### [EXCERPT]
● ● ● ● ● ● ●

Tag Archives: collection

A Happy Museum? Of Course!

Museums are not just about their contents, important though the exhibits are. It’s increasingly recognised that museums have an important part to play in the well-being of people generally, and not just that of their normal visitors. London Transport Museum keenly supports this view and is working to develop its services in less conventional ways. Indeed its very successful volunteer programme is an excellent example of an activity that benefits both the museum and the individual.

Hence the “Happy Museum”: a programme that has been developed with a number of other museums (such as the Godalming Museum and the Story Museum, Oxford) to explore the opportunity for increased sustainability through wider and deeper engagement with all potential audiences. Funding for the “Happy Museum” has been provided by the Paul Hamlyn Foundation and Arts Council England, amongst others. One result of LTM’s engagement with the “Happy Museum” has been a project with St. Mungo’s, the homelessness charity, aiming to help excluded people engage positively with society.


A number of potential volunteers for the project were identified by St. Mungo’s, and they met with LTM staff at an Open Day in late 2012. As a result a group of St Mungo’s clients have been engaged in voluntary work at the museum, working closely with the curators. I met Chris Daniels at the Acton Depot one day recently, where he was busy cleaning a train of 1938 tube stock inside and out in preparation for the Acton Open Weekend. Chris also volunteers with St Mungo’s itself, and has been busy gardening; he confided in me that he was very glad to be working indoors on this particular (very cold) day. So was I!


Chris told me that he had enjoyed his 3 months volunteering with LTM, and had been involved in bus cleaning as well for the open weekend.  Although his working life had been in the water industry, he has always liked transport. In his own words, “I’ve enjoyed working here as volunteering people are family. It helps my state of mind, and it’s nice to meet other people.” A sentiment that I think many volunteers would echo.

● ● ● ● ● ● ●

### [DATA PROVIDED]
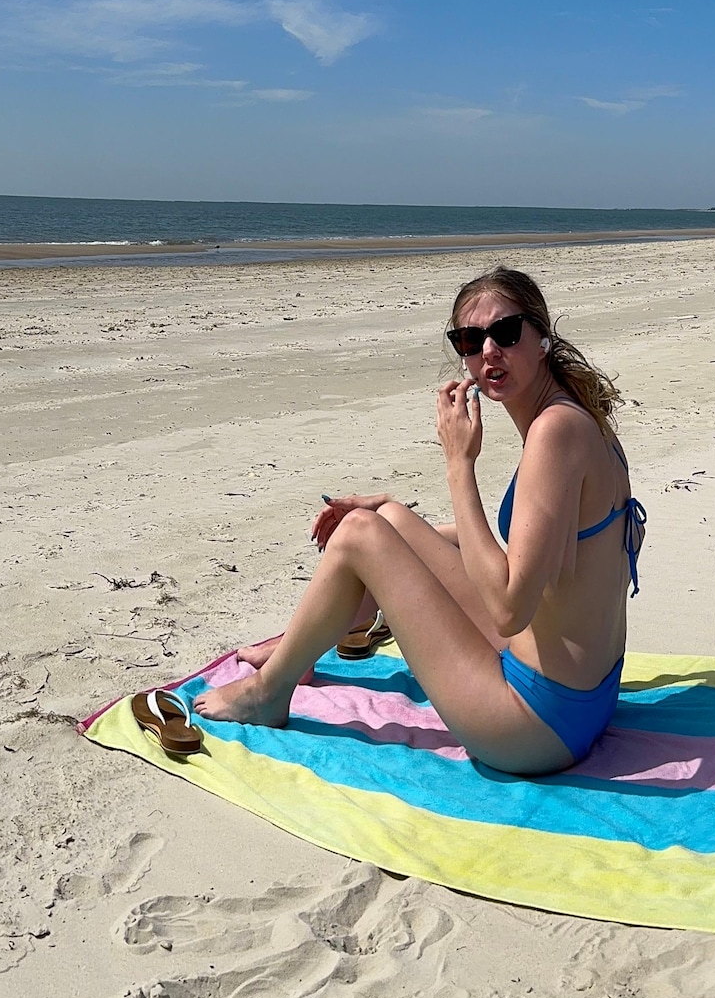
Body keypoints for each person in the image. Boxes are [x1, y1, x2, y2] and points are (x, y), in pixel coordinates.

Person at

● ● ● ● ● ● ●

### [YOUR GOAL]
From the museum blog post above, copy the passage that starts at "A Happy Museum?" and ends at "and the individual.".

### [ANSWER BOX]
A Happy Museum? Of Course!

Museums are not just about their contents, important though the exhibits are. It’s increasingly recognised that museums have an important part to play in the well-being of people generally, and not just that of their normal visitors. London Transport Museum keenly supports this view and is working to develop its services in less conventional ways. Indeed its very successful volunteer programme is an excellent example of an activity that benefits both the museum and the individual.